If you buy new, a case will have 12 jars with the rings and flat seals. If you buy used, check the rims of each jar to be sure there is no chip or crack. Also be prepared to pay more per jar because you will need new rims and seals. Rings can be reused, but the flat seals are single use and need to be replaced after the jar's contents have been eaten.

I have 4 ounce jars that I use for individual veggie servings. Since my hubby doesn't eat green bean, black eyed peas, or other such goodies, there's no need to put up a larger amount for just me. 

I have 8 ounce (half pint) jars that I use primarily for jelly and jam. These are also great for relish, which we don't use a lot of, individual servings of soups, salsa for snacks (so you don't have to keep a large jar in the fridge for weeks), etc.

Then we go to 16 ounce (pint) jars, which are used for practically everything. If you go through jams and jellies quickly, or have a larger family, this is probably where you would want to start. Pickle slices, salsa for more than 1, veggies for 2, etc., is what I use them for.

How about tall stuff like asparagus? There's a 24 ounce tall jar for that!!

Bigger family? 32 ounce (quart) is the next size up. Pickle spears fit nicely in these. So do new potatoes, mixed veggies, diced fruits, or whatever you like.

Still not big enough? How about 1/2 gallon jars? Typically these and gallon jars don't fit in canners, so you are limited to things that can be processed in a water bath, like pickles. I don't use this size often, but it's always for whole pickles that go straight into the fridge. I don't seal those because they are just plain HEAVY when full.

There's one more thing you should know about canning jars. They come in two sizes of mouth - regular or wide. Wide mouth jars typically are more straight from bottom to top, where regular mouth jars have a reduction at the rim. Pickle spears and potatoes, as well as other larger bite items, are easier to insert and remove from wide mouth jars. The drawback is the seals can be hard to find sometimes.

Need new rings and seals? WalMart usually has these in the canning supply section, but Amazon also sells them. Just ask Google, and you will be rewarded with links to a lot of sites that sell canning supplies.


The other major equipment items you need are water bath pot with a rack in the bottom, and a pressure canner. Water bath pots are used for high acid foods like pickles, tomatoes, jelly and jams. Low acid food like green beans, peas, potatoes and corn needs higher pressure and temps to kill off potential bacteria, so a pressure canner is necessary for  these. If you can't find a water bath pot, you can use a large stock pot with a towel on the bottom. This is to protect the jars from the direct heat of the stove, and help prevent breakage from vibration during processing. Pressure canners can be costly, but there's no real or safe alternative for these.

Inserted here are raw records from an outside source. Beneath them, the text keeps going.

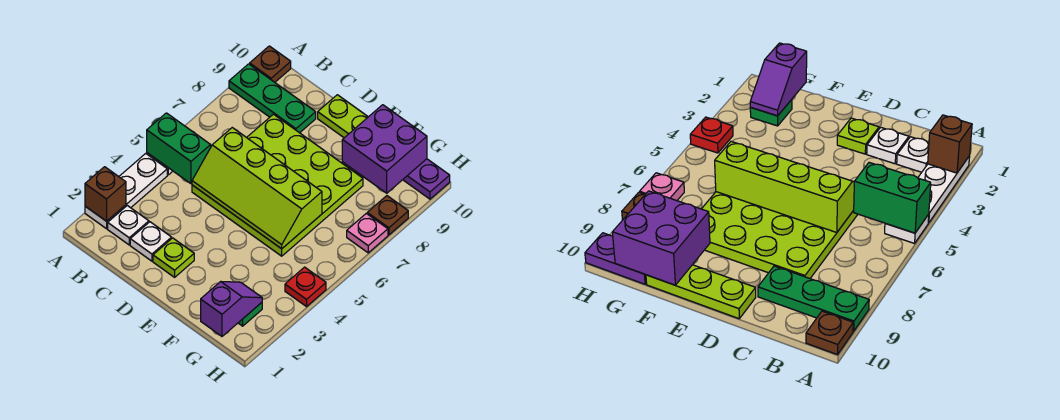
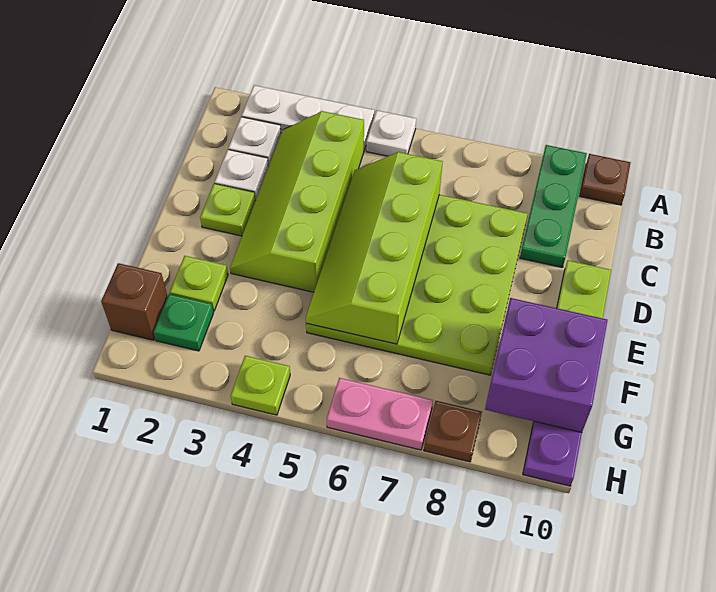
brown brick A2 level 2 -> brown brick G1 level 1
green brick A5:B5 level 2 -> none
none -> lime slope B3:E4 level 1 top 4
none -> lime plate F2 level 1
purple slope G1:G2 level 2 top 1 -> none
red plate H4 level 1 -> lime plate H4 level 1
pink plate H7 level 1 -> pink plate H6:H7 level 1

Miscellaneous items needed include spatulas, cooking spoons, ladles, canning funnel (has a wide opening on it), paper towels (I prefer the blue shop towels, myself), jar tongs, measuring cups and spoons, and a digital cooking thermometer that clips onto the cooking pot, which is essential for jelly and jam temp monitoring. And of course, work bowls. I have also found that a stick blender and juicer are very useful for preparing fruits and removing seeds from tomatoes and grapes.


One last note here - before you start any food prep, make sure your kitchen and work areas are CLEAN. Any unintended crumbs or dirt will become a contamination to your food. Sterilize jars in the dishwasher before use. I even go through the process of washing my sinks and drain plugs with hot, soapy water before I do any prep work.